In a story that feels like it could have come from Babylon Bee or The Onion, psychologists used surveys of teens to declare with somber seriousness that teens are more bored than ever - and adolescent girls are most bored. And that could lead to drug abuse.
They looked at responses from the Monitoring the Future in-school survey to statements like "I am often bored." Youth self-chose how bored they were on a five-point scale starting in 2008.
To make journalists think this is science-y they suggest boredom is linked to depression and drug use. I grew up in a town with 200 people and had one TV channel, so boredom for me became linked to sports, art, writing, and learning to play music. I didn't have a subscription to Journal of Adolescent Health so I was unaware I was supposed to do drugs and lament my life.
They pretend these findings have statistical significance but I can make the outcome of coin flips statistically significant, it is why I am one of the signatories on the effort to Retire Statistical Significance and we will do a program here to promote just that next year. The fetish for finding statistical significance and declaring it science has ruined the social sciences and epidemiology too. It has been wildly popular because scientists and statistics experts recognize how it has been abused.
Boredom peaked in 10th grade for boys and in 8th grade for girls, at least for the 9 years psychologists asked kids "how bored are you?" on surveys. But since these are surveys, the 1.6 rise (boys) and 1.7 (girls) aren't telling us much, other than that as kids get older they are more likely to say they are bored.
Because this is a paper that rehashed responses from surveys, it is barely even correlational, and even that is a stretch - they can't do any more than speculate why kids have said they are more bored since 2008. That is why they try to link it to heath outcomes; more kids also claim to be depressed since 2008, and more kids use digital media since 2008. But these are different kids every year, they didn't follow any of them across time, so it is a statistical much ado about nothing.
What may be linked to boredom is that a combination of helicopter parenting, media talk about gun violence, drug use, kidnapping, and everything else, could be leading to kids going out less with friends. Kids want more independence but as a culture we are less likely to give it to them than ever. If I played Dungeons & Dragons until 2AM on a Friday, my parents didn't much care.
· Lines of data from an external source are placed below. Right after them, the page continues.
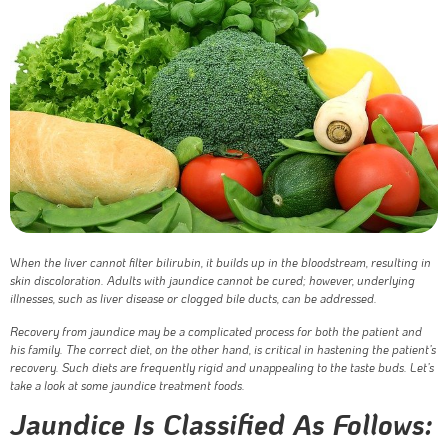
W
hen the liver cannot filter bilirubin, it builds up in the bloodstream, resulting in
skin discoloration. Adults with jaundice cannot be cured; however, underlying
illnesses, such as liver disease or clogged bile ducts, can be addressed.
Recovery from jaundice may be a complicated process for both the patient and
his family. The correct diet, on the other hand, is critical in hastening the patient’s
recovery. Such diets are frequently rigid and unappealing to the taste buds. Let’s
take a look at some jaundice treatment foods.
Jaundice Is Classified As Follows:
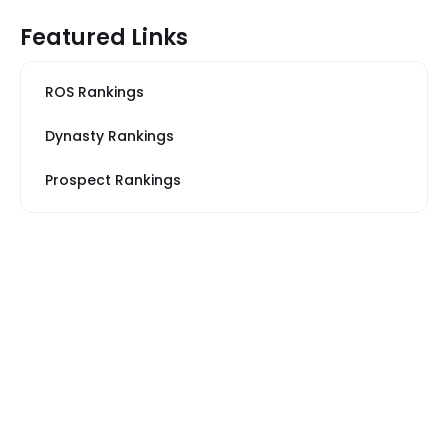
Featured Links
ROS Rankings
Dynasty Rankings
Prospect Rankings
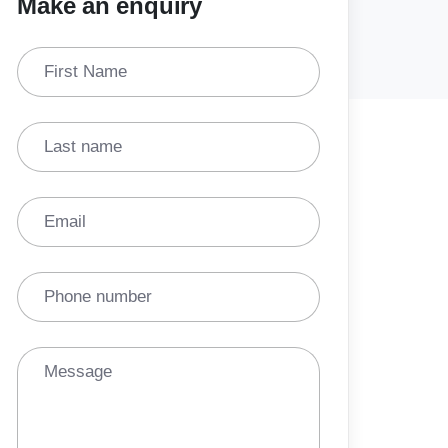
Make an enquiry
First Name
Last name
Email
Phone number
Message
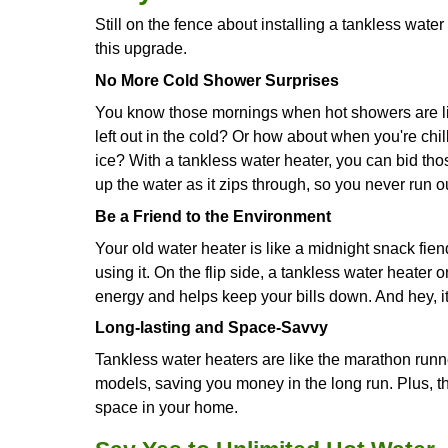
If your energy bills are creeping up,
heaters are like energy hogs, const
bills. But a tankless water heater, h
helping you save some cash.
Your Water Heater is Old
If your current water heater is about 
only do tankless water heaters run mor
like the Benjamin Button of water he
Running Low on Space
Your typical water heater can take up
Kondo your home, the sleek size of 
You're In for the Long Haul
While a tankless water heater might co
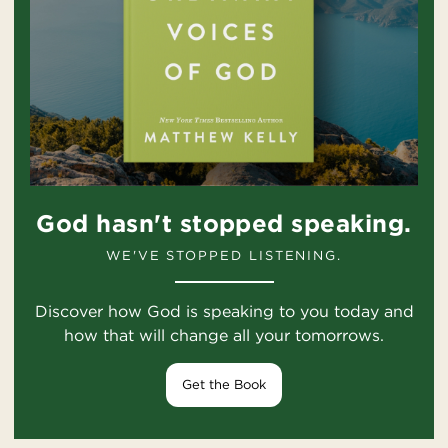
God hasn't stopped speaking.
WE'VE STOPPED LISTENING.
Discover how God is speaking to you today and
how that will change all your tomorrows.
Get the Book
I had hunted since age 12 and if I was old enough to kill my food they believed I was responsible enough to be where I said I was going.
I am not talking wistfully about the old days in a fit of "OK Boomer" nostalgia, I think the world is better today in almost every single way (plus, I am not a Baby Boomer), but psychologists have led the way in stigmatizing all behavior by trying to claim everything is a psychological malady than needs an intervention. Kids have more depression today than ever for the same reason kids suddenly got ADHD in the 1990s - a bunch of psychologists declared that every bit of diversity was a nail and used a common hammer on it.
Abraham Maslow is the one who coined The Law Of The Instrument; "I suppose it is tempting, if the only tool you have is a hammer, to treat everything as if it were a nail."
If only more psychologists today recognized that cognitive bias, and spent less time finding a problem they wanted to get media attention for and then hammering surveys until they confessed to the crime.
My kids know not to tell me they are bored; I'll take them out with me and split some wood, we'll go to the garage and make something, or clean the pool. Or even watch a movie.